The finance secretary emphasised using at least $5 billion every year from the pipeline aid.
ERD Secretary Fatema Yasmin said many projects could not be started due to various complexities, despite loan agreements with foreign partners. "The delay ends the grace periods of the loans. As a result, we need to pay loan interests and the principal [without project progress]," she added.
Pointing out the complexities, she suggested completing preliminary work well before signing loan agreements or project approval.
Pressure of new projects mounting
According to the Planning Commission, the total cost of the 1,819 projects approved under the ADP had been estimated at Tk18.5 lakh crore, while some Tk5.71 lakh crore had already been spent, as of June last year.
After minusing the current fiscal's allocation, the projects need more Tk10.70 lakh crore.
Planning Secretary Pradeep Ranjan Chakraborty said despite the severe fund crunch, the ministries and departments had sought approval for 1,475 more projects.
Ministries were advised to avoid new construction projects, but each of the ministries demanded more allocation than the medium-term budget framework ceiling, the planning secretary said. "Yet, most projects proposed by the ministries are on infrastructure development."
The planning secretary said projects which aim at recovery from the pandemic, job creation, poverty alleviation and, in particular, those close to completion would get priority.
Some ministries seeking additional allocation
The revised ADP for the Secondary and Higher Education Division for the current fiscal year has been increased by about 70% from Tk8,259 crore to Tk14,000 crore.
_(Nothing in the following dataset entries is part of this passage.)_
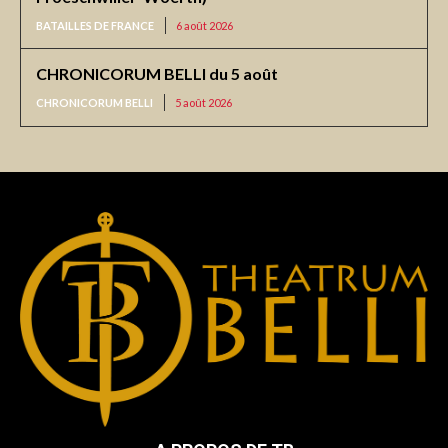
BATAILLES DE FRANCE
6 août 2026
CHRONICORUM BELLI du 5 août
CHRONICORUM BELLI
5 août 2026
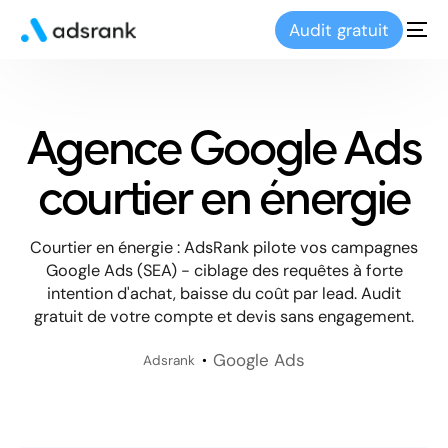
Audit gratuit
Agence Google Ads
courtier en énergie
Courtier en énergie : AdsRank pilote vos campagnes
Google Ads (SEA) - ciblage des requêtes à forte
intention d'achat, baisse du coût par lead. Audit
gratuit de votre compte et devis sans engagement.
Google Ads
Adsrank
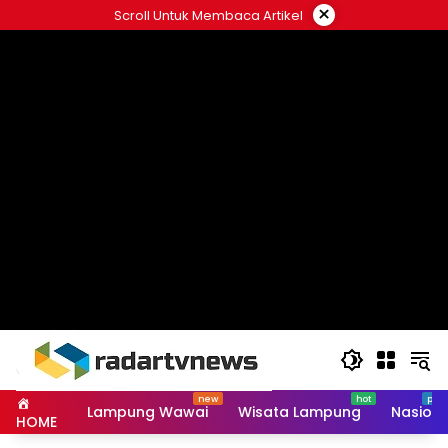
Skip
×
Scroll Untuk Membaca Artikel
to
content
Lampung Wawai
Wisata Lampung
Nasiona
HOME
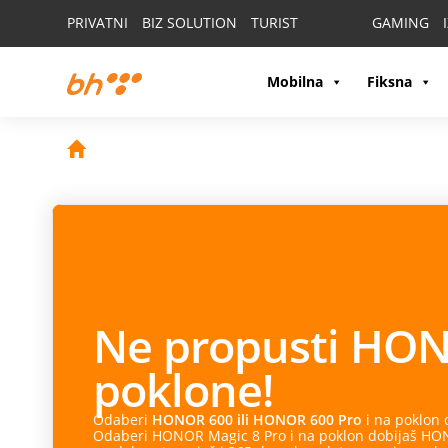
PRIVATNI
BIZ SOLUTION
TURIST
GAMING
Mobilna
Fiksna
Ne propusti
HON
poklone!
Odaberi
HONOR 600 ili HONOR 600 Pro
i na poklon
Odaberi HONOR Magic 8 Pro i na poklon dobijaš HONO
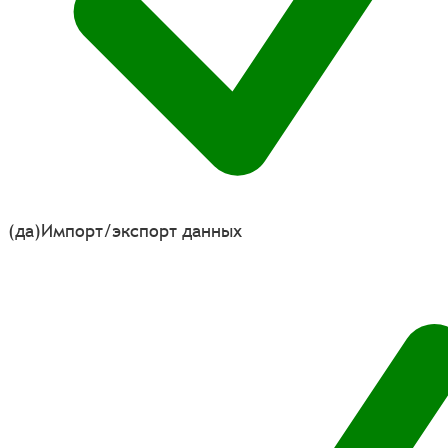
(да)
Импорт/экспорт данных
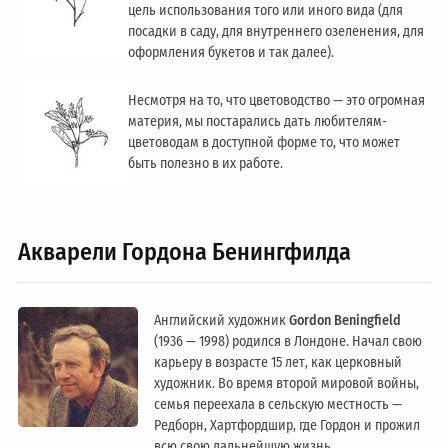
цель использования того или иного вида (для
посадки в саду, для внутреннего озеленения, для
оформления букетов и так далее).
Несмотря на то, что цветоводство — это огромная
материя, мы постарались дать любителям-
цветоводам в доступной форме то, что может
быть полезно в их работе.
Акварели Гордона Бенингфилда
Английский художник
Gordon Beningfield
(1936 — 1998) родился в Лондоне. Начал свою
карьеру в возрасте 15 лет, как церковный
художник. Во время второй мировой войны,
семья переехала в сельскую местность —
Редборн, Хартфордшир, где Гордон и прожил
всю свою дальнейшую жизнь.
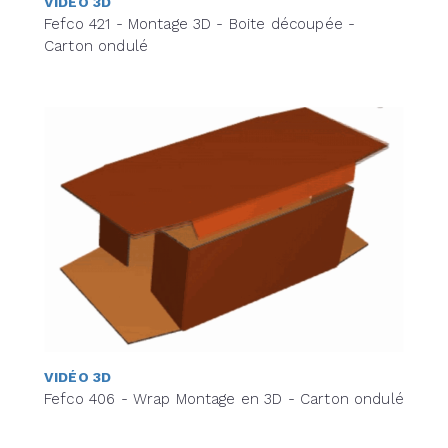
VIDÉO 3D
Fefco 421 - Montage 3D - Boite découpée -
Carton ondulé
VIDÉO 3D
Fefco 406 - Wrap Montage en 3D - Carton ondulé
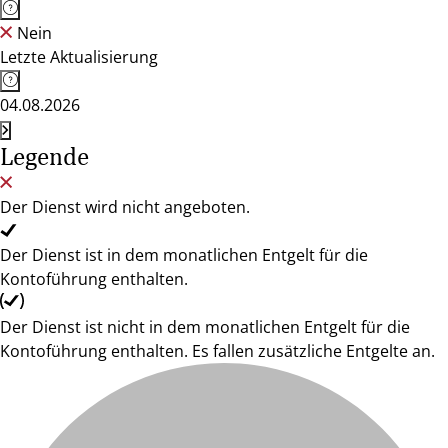
Nein
Letzte Aktualisierung
04.08.2026
Legende
Der Dienst wird nicht angeboten.
Der Dienst ist in dem monatlichen Entgelt für die
Kontoführung enthalten.
Der Dienst ist nicht in dem monatlichen Entgelt für die
Kontoführung enthalten. Es fallen zusätzliche Entgelte an.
Even after this, Md Abu Bakar Siddique, secretary of the division, demanded a further increase in the allocation at the meeting of the Budget Monitoring and Resources Committee.
Helal Uddin, senior secretary of the Local Government Division, also demanded an increase of ADP allocation for his division from the allocated Tk41,707 crore, saying that his division works on a wide range of issues, including water and sanitation in rural and urban areas, which were important for achieving SDGs.
Secretary of the Power Division Md Habibur Rahman also demanded the same.
According to a source present at the meeting, Finance Minister AHM Mustafa Kamal rejected the proposals of increasing ADP to three ministries.
"No one can foresee the future of the Russia-Ukraine war, which has already shot up spending in many sectors," the minister said and called for focusing on the implementation of existing projects.
Big cut in ADP revision for current fiscal
Although the government kept the target of revenue collection the same in the revised budget, it cut ADP allocation.
The FY2021-22 budget, presented at the meeting, revised down to Tk5,93,500crore, which was Tk10,181 crore less than the original.
The revised budget cut Tk17,774crore ADP allocation to Tk2.07 lakh crore.
On the other hand, an additional Tk7,593crore has been added to the revised budget without any reduction in operating expenses.
Economists emphasise successful implementation
Even with the allocation cut, projects under the ADP can be successful if the efficiency implementation is increased, said Akhtar Mahmood, former lead private sector specialist at the World Bank in Bangladesh, told TBS.
"In Bangladesh, ADP implementation is evaluated based on spending which is not expected at all," he said, adding that the ultimate progress of the projects should be considered.
Besides, social impacts and people's benefits from the projects are needed to be evaluated, believes Akhtar.
"There is no wrong with increasing outputs by spending less. However, the reality is that all are focused on project spending, as those can be shown up easily. With such a culture, the chance of corruption increases."
He suggested agencies concerned to increase their capacity in implementing annual development projects.